Después de todo, una vez fue su mujer —dijo el Decimotercer Joven Maestro, esbozando una sonrisa fría, la de un hombre cuya conspiración había tenido éxito.
—Ja, ya lo pillo.
Quieres tenderle una trampa a Lin Feng.
Si Lin Feng no puede resistirse y toca a Ally, seguro que harás enfurecer al Tercer Joven Maestro, quien no lo dejará escapar.
Qué forma más astuta de matar con un cuchillo prestado —rio su acompañante.
En la habitación, Lin Feng miró al dron y luego a Ally, con una leve sonrisa dibujada en los ojos.
—Te han utilizado.
El Decimotercer Joven Maestro quiere matar con un cuchillo prestado, pero lo que no sabe es que el cuchillo del Tercer Joven Maestro no es lo bastante afilado.
—No sé cuál es su conspiración, solo sé que si no cumplo, ya no podré sobrevivir aquí.
Te he hecho mucho daño antes y ya he recibido mi castigo.
Ahora te pido ayuda, abrázame… —dijo Ally con aspecto lastimero, extendiendo una mano hacia Lin Feng con vacilación.
—Ya que el Decimotercer Joven Maestro quiere usar un cuchillo prestado, vamos a darle un poco el gusto.
Siempre he sido generoso —dijo Lin Feng con aire significativo.
Ally se quedó inmóvil, sin entender a qué se refería Lin Feng, pero él dio un paso al frente, la tomó en brazos con una mano en su cintura y la acorraló contra la pared.
Su otra mano ascendió hasta el pecho de Ally y él inclinó la cabeza para capturar sus labios rojos.
La repentina pasión hizo que Ally entrara un poco en pánico, pero pronto se derritió ante los fervientes besos de Lin Feng, sobre todo bajo sus caricias.
No pudo evitar corresponderle y lo abrazó activamente.
Lin Feng hizo un ligero movimiento con el dedo, una onda salió disparada hacia la ventana y, con un fuerte estruendo, el dron estalló en pedazos.

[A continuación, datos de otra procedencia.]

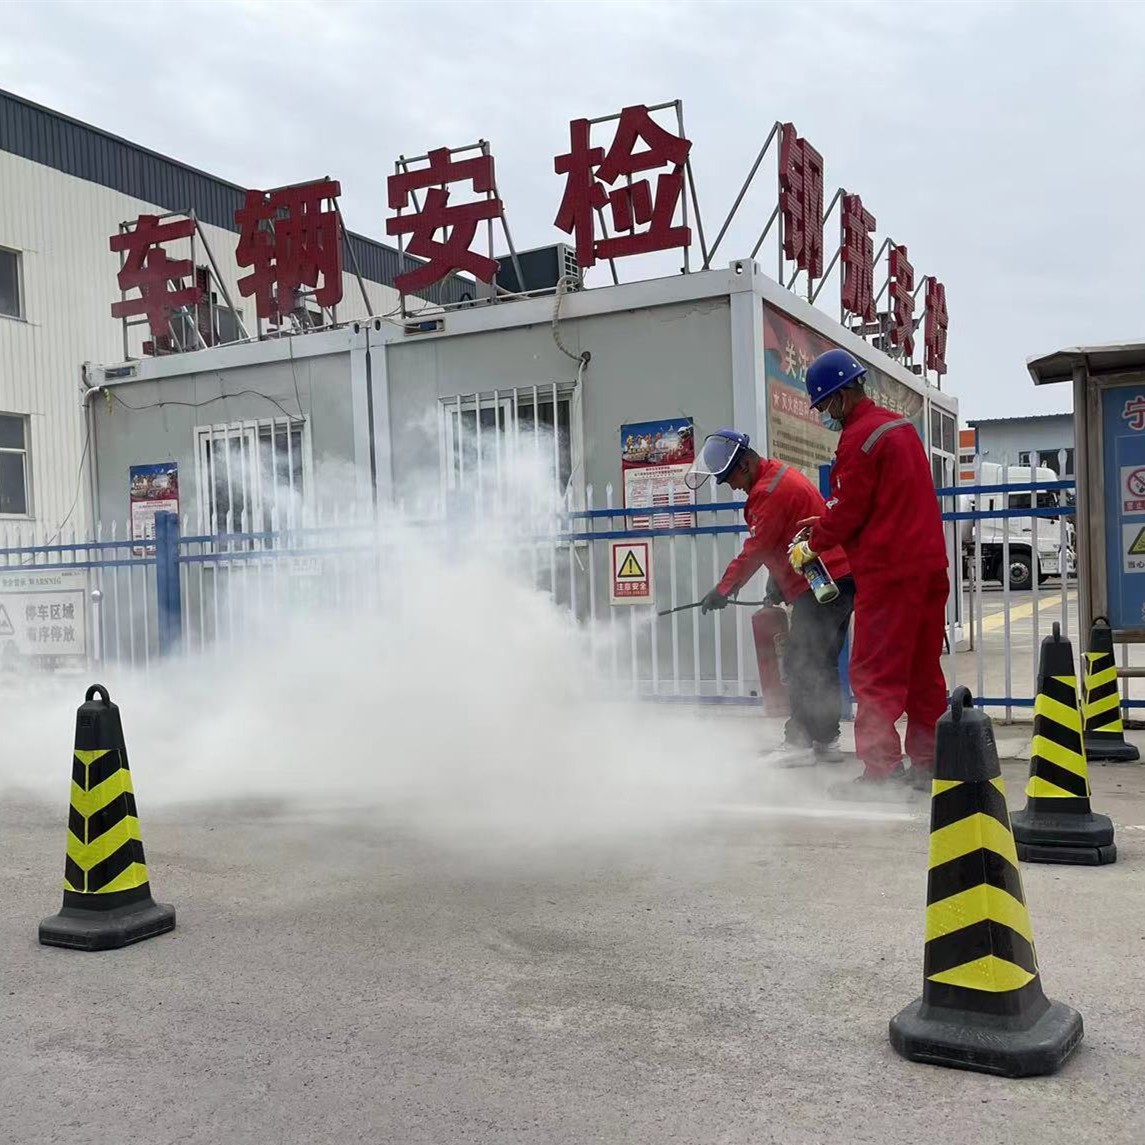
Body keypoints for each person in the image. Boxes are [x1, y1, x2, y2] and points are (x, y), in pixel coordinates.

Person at [790, 348, 949, 796]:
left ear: (841, 396)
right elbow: (880, 500)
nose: (825, 414)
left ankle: (881, 772)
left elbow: (849, 511)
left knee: (874, 673)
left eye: (824, 405)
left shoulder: (859, 438)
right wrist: (827, 521)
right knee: (922, 671)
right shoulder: (899, 428)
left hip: (888, 572)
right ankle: (929, 763)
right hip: (928, 567)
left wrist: (813, 543)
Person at [689, 428, 855, 766]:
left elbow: (757, 548)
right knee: (821, 661)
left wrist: (724, 589)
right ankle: (826, 740)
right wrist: (776, 581)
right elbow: (784, 539)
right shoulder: (778, 474)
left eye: (731, 478)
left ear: (745, 464)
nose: (731, 486)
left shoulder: (769, 491)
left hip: (821, 582)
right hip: (835, 578)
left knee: (801, 660)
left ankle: (799, 743)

Justo cuando Li Haoyun recibió la grabación, vio a Lin Feng y a Ally enfrascados en un beso apasionado, y el hecho de que Ally le correspondiera activamente hizo que se le hincharan las venas de la frente.
—¡Lin Feng!
—Li Haoyun apretó los dientes.
Hoy, Lin Feng le había robado todo el protagonismo e incluso le había hecho perder dinero.
Con viejos y nuevos agravios acumulándose, deseaba poder hacer pedazos a Lin Feng.
Li Haoyun respiró hondo, recordó el consejo de su hermana mayor y se calmó un poco.
De inmediato, tecleó un mensaje y se lo envió al Decimotercer Joven Maestro.
El Decimotercer Joven Maestro estaba desconcertado por la desaparición de la imagen cuando, de repente, recibió el mensaje de Li Haoyun.
Al abrirlo, entró en pánico al instante, y su acompañante se asomó con curiosidad para mirar la pantalla.
«Decimotercer Joven Maestro, ¿me tomas por tonto?
¿Quieres matar con un cuchillo prestado?
Entonces no esperes conservar el garaje de tu flota.
Si esta noche no queda reducido a escombros, mi apellido no es Li», decía el mensaje.
—¡Maldita sea, tenemos que salir de aquí, al garaje!
—Al Decimotercer Joven Maestro ya no le importaba Lin Feng y salió corriendo, con la esperanza de poder salvar algunos coches a su vuelta.
Le había salido el tiro por la culata.
Al oír los pasos frenéticos del exterior, el rostro de Lin Feng esbozó una sonrisa burlona.
Dio un paso atrás y soltó a Ally.
Ally, que ya estaba débil, perdió su apoyo al instante, sus piernas flaquearon y cayó hacia delante, agitando las manos por instinto y, en el proceso, arrancándole la toalla a Lin Feng.